> _Task goal_:
Once you have checked each line below for the word "cache", give the number of lines that have it and nothing further.

Record set below:

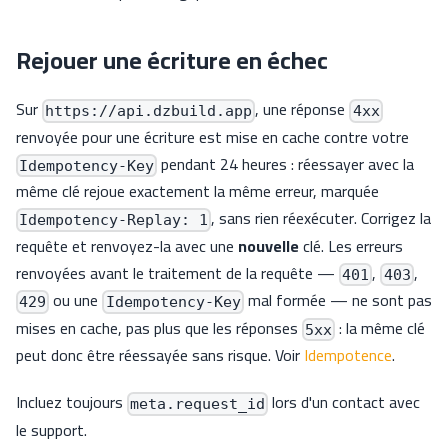
Rejouer une écriture en échec
Sur
, une réponse
https://api.dzbuild.app
4xx
renvoyée pour une écriture est mise en cache contre votre
pendant 24 heures : réessayer avec la
Idempotency-Key
même clé rejoue exactement la même erreur, marquée
, sans rien réexécuter. Corrigez la
Idempotency-Replay: 1
requête et renvoyez-la avec une
nouvelle
clé. Les erreurs
renvoyées avant le traitement de la requête —
,
,
401
403
ou une
mal formée — ne sont pas
429
Idempotency-Key
mises en cache, pas plus que les réponses
: la même clé
5xx
peut donc être réessayée sans risque. Voir
Idempotence
.
Incluez toujours
lors d'un contact avec
meta.request_id
le support.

End of Record set.

> _Answer to the exercise_:
2